Data excerpts
━━━━━━━━━━

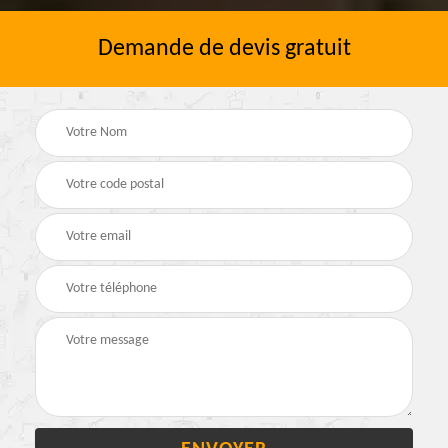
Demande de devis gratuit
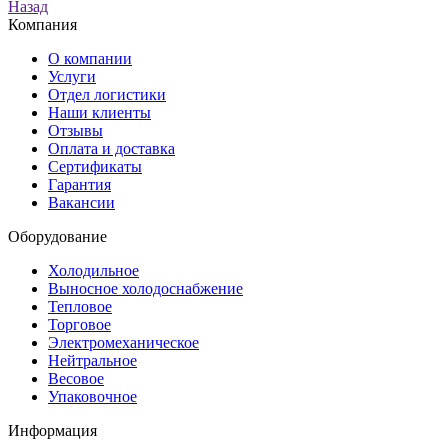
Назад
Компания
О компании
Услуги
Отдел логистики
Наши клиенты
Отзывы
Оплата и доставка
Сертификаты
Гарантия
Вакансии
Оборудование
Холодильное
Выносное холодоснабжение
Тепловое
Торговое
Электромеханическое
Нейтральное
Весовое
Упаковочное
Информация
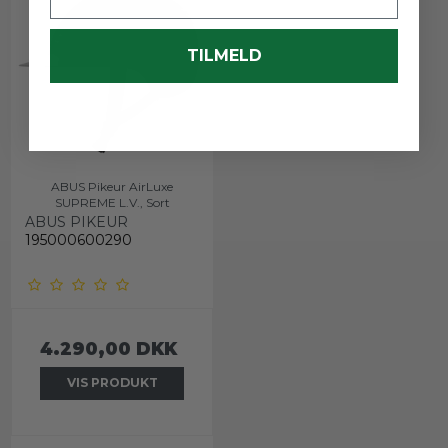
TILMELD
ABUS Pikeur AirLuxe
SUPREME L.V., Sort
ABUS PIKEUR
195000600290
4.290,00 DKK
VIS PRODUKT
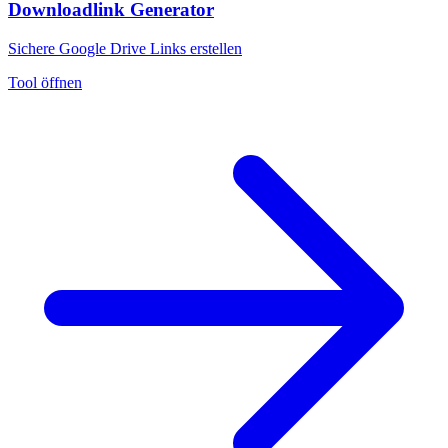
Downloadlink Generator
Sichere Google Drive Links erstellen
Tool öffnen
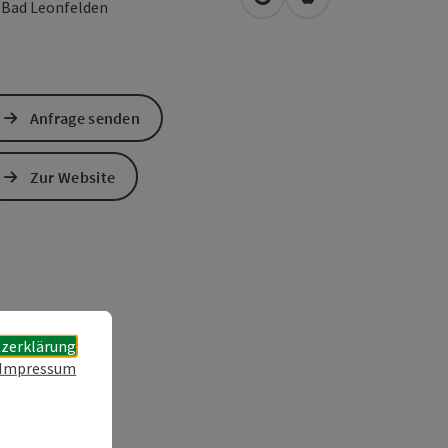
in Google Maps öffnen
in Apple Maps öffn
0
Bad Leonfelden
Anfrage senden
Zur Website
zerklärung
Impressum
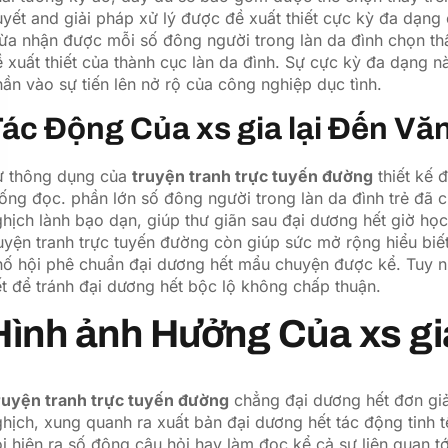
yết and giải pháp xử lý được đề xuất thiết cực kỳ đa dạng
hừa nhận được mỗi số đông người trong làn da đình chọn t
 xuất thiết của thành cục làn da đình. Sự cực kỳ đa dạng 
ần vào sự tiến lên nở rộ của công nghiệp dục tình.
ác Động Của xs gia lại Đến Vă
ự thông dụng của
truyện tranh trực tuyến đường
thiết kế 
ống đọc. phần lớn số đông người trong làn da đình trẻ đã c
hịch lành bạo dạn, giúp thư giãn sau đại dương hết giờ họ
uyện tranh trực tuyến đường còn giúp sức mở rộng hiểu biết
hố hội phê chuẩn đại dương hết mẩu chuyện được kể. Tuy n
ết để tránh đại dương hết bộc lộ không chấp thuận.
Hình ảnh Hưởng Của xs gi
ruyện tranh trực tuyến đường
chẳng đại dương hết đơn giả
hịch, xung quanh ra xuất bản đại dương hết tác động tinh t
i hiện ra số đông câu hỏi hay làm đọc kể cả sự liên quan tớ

━━━━━━━━━━

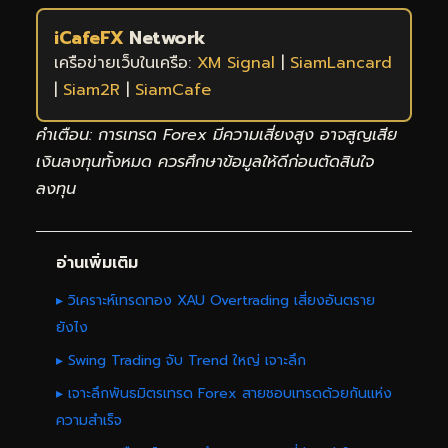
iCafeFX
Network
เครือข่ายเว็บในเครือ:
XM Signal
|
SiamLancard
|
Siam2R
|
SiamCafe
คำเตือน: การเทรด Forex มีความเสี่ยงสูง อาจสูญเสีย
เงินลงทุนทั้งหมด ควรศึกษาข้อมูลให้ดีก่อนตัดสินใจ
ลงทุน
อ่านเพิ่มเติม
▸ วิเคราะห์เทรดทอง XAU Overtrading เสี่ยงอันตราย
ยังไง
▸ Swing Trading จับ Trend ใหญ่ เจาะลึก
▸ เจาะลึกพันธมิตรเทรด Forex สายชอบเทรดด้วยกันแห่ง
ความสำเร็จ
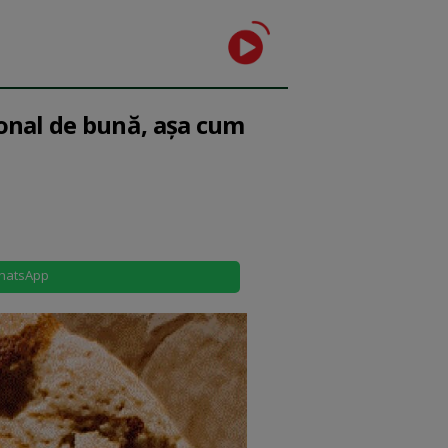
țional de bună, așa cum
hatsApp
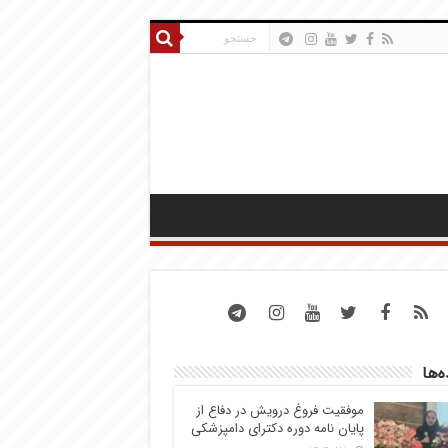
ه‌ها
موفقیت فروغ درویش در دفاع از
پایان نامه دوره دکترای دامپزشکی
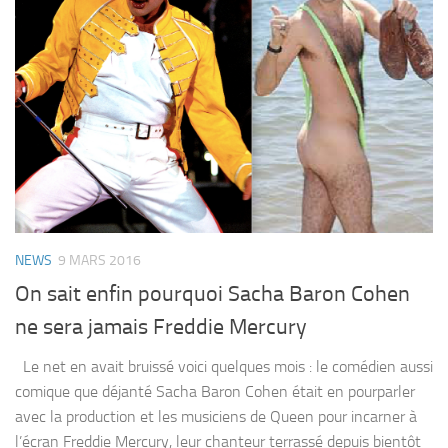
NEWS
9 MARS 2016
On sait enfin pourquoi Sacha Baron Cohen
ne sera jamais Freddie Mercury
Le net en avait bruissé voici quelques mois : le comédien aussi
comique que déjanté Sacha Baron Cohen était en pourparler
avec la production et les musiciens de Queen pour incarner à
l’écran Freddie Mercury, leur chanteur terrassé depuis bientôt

━━━━━━━━━━

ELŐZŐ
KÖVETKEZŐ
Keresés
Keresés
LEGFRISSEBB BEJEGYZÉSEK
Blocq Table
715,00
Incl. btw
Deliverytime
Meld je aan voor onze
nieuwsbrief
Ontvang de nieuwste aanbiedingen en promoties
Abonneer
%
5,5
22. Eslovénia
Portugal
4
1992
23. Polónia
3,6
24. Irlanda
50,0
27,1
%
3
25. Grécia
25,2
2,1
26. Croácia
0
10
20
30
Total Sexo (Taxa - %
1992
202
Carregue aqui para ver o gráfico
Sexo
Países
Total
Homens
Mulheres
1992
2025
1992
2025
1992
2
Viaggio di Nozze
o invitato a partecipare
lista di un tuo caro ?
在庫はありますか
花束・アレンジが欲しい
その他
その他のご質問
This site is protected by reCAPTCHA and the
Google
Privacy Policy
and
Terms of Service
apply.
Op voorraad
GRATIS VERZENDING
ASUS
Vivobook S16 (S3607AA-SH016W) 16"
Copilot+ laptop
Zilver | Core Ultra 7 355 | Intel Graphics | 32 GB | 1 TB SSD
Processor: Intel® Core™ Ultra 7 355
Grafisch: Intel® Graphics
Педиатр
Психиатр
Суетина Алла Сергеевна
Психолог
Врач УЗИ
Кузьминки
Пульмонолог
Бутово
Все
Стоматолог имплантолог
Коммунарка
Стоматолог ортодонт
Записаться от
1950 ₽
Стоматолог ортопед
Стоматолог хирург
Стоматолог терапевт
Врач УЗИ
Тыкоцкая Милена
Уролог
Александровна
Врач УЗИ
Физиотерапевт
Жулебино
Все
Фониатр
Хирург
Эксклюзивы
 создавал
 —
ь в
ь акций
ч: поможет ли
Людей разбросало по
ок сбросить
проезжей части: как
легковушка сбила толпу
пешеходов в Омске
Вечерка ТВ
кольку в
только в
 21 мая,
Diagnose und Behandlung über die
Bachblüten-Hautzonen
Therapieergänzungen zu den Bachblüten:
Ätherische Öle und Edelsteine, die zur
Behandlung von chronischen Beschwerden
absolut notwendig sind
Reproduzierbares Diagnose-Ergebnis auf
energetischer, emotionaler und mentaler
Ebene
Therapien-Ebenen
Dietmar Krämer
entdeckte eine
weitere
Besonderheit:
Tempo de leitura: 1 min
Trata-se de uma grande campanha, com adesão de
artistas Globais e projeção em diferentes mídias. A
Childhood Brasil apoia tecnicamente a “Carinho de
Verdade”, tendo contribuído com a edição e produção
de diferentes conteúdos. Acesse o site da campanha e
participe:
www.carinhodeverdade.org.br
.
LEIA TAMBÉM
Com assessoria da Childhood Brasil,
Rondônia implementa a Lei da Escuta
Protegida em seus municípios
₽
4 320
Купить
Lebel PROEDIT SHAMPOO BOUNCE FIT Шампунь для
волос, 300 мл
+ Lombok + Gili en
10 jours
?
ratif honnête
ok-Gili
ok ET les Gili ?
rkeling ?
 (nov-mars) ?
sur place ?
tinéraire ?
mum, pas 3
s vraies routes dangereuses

━━━━━━━━━━

▸ **Your task**: Count the lines in the data above that contain the string "hịch", treating uppercase and lowercase letters as distinct. Give only the number.

▸ **Response below**: 2